O Congresso Estadual de Municípios foi encerrado nesta sexta-feira (29) em São Paulo com a divulgação da “Carta São Paulo”, documento que reúne reivindicações e diretrizes para os prefeitos do Estado. O texto cobra avanços na reforma tributária e a aprovação da PEC 66, que cria um novo regime de pagamento de precatórios de estados e municípios.
No evento, o prefeito Ricardo Nunes (MDB) foi homenageado e destacou a parceria com o governador Tarcísio de Freitas (Republicanos), que classificou como um “trabalho de time”. Ele também criticou o programa “Braços Abertos”, implantado em 2016 pela prefeitura do PT para atender dependentes químicos na Cracolândia. Segundo Nunes, a iniciativa não resolveu o problema e teria alimentado o tráfico de drogas.
Em seu discurso, o prefeito defendeu medidas “não tão populares” para enfrentar o déficit atuarial da previdência municipal, estimado em R$ 171 bilhões. De acordo com ele, a reforma aprovada conseguiu reduzir o valor em R$ 100 bilhões. Nunes ainda ressaltou os investimentos recordes na capital: R$ 18 bilhões em 2024 e previsão de R$ 16 a 17 bilhões em 2025.

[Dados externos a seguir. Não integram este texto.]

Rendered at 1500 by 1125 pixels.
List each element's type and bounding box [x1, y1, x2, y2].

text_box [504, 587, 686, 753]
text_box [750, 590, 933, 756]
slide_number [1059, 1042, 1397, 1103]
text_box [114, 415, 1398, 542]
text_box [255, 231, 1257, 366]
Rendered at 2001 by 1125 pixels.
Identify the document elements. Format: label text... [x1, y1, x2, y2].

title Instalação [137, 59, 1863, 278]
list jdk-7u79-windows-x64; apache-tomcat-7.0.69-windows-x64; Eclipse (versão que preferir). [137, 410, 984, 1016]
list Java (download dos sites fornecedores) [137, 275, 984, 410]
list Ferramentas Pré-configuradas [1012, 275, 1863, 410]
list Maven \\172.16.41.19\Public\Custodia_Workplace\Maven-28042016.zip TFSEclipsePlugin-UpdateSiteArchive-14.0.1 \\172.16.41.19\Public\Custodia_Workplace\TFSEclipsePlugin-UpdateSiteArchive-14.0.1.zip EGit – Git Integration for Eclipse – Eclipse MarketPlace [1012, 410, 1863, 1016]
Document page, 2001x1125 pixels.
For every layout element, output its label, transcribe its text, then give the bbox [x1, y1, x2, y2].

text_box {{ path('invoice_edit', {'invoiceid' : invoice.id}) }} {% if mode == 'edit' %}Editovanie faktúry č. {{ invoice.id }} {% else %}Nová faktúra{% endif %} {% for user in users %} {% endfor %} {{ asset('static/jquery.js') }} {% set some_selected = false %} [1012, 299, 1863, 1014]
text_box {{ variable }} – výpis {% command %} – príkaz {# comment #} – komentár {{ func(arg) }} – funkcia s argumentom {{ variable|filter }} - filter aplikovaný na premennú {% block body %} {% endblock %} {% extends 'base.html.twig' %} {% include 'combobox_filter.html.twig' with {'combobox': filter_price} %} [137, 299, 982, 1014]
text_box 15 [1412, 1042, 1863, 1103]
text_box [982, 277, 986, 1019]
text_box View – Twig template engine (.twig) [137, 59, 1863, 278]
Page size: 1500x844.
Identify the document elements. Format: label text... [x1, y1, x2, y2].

O vice-governador Felicio Ramuth (PSD) anunciou, no encerramento do congresso, uma nova rodada do Fundo Estadual de Defesa dos Interesses Difusos (FID), previsto para os próximos meses. O programa financia projetos de prevenção e reparação de danos a bens coletivos e deve atender cerca de 300 prefeituras paulistas.